Over the weekend, the keen eyes at Search Engine Land noticed that Google’s Realtime Search had gone missing. The website returns a 404 error, the option no longer appears in the left-hand sidebar and search results for news no longer include real-time links.
A Google spokesperson confirmed the closure, but called it a temporary one. According to Google, Realtime Search has been shuttered as a 2009 agreement between Twitter and Google had expired, making what was one of the key element of that real-time content – Tweets – no longer available.
Tweets weren’t the only part of Google Realtime Search, to be sure. Other content included Google Buzz, Google News, MySpace posts and FriendFeed updates. Although that list of services is just a partial one, it makes the centrality of Twitter to this search pretty clear. With the launch last week of Google+, the inability for Twitter and Google to renew their Realtime Search agreement suggests an interesting road ahead for social and real-time search. Tweets do still show up in Bing social searches, it’s worth noting.
Google Plus and Realtime Search
Google may move to incorporate the new Google Plus posts into a revised real-time search, but that hardly addresses the problem of searching for Tweets. As Danny Sullivan points out, Twitter has “largely outsourced the service of Twitter search longer than a few days to Google.” Although Google will still have access to Twitter data by crawling the Web, it won’t be the same, and the recurring complaints about the difficulties surrounding Twitter search and archives are likely to resurface.
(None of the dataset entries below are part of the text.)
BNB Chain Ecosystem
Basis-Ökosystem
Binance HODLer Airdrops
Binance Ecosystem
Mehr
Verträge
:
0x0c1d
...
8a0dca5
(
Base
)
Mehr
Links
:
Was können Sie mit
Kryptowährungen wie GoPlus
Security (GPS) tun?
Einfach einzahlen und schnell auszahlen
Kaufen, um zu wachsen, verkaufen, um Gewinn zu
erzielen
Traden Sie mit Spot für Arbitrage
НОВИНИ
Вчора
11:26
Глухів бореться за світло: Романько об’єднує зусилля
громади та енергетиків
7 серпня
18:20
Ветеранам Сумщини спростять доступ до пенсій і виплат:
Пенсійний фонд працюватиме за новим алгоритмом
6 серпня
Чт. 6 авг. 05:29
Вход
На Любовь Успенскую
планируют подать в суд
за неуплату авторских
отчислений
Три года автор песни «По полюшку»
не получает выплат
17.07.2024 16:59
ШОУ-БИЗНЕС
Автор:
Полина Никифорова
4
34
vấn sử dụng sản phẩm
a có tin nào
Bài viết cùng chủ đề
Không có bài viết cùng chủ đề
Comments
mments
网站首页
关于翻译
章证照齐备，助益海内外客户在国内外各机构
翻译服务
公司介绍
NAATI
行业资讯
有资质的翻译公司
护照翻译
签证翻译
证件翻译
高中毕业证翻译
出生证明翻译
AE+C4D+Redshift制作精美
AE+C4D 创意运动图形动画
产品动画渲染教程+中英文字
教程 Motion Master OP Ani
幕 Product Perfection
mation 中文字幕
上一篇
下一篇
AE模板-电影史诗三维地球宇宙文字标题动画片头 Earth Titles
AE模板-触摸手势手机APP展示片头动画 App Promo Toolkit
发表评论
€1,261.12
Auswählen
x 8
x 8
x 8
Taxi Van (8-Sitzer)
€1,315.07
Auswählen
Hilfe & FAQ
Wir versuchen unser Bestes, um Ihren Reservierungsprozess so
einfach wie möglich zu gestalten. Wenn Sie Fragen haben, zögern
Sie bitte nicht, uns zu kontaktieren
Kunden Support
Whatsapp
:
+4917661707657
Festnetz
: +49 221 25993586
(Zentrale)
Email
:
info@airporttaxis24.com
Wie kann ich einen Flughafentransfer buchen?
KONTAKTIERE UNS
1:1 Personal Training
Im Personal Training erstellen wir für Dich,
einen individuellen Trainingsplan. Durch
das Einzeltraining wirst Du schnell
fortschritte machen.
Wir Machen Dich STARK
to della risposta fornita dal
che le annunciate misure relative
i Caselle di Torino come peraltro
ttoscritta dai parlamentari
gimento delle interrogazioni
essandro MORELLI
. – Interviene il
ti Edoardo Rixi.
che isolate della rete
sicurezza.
It’s easy to read the falling out between Twitter and Google as being connected to the newly launched Google Plus, but it’s far too early to make any sweeping pronouncements about Google no longer needing Twitter to beef up its social search now that it has what appears to be a successful social component on its hands. Google has managed just fine without having Facebook integration, of course. But the value of Twitter in real-time searches seems to go beyond just “the social.” Add to that, Google+ still a nascent network, one that may be, at least according to journalism professor Jeff Jarvis, somewhat less useful of a tool for breaking news coverage and by extension, less useful for real-time search.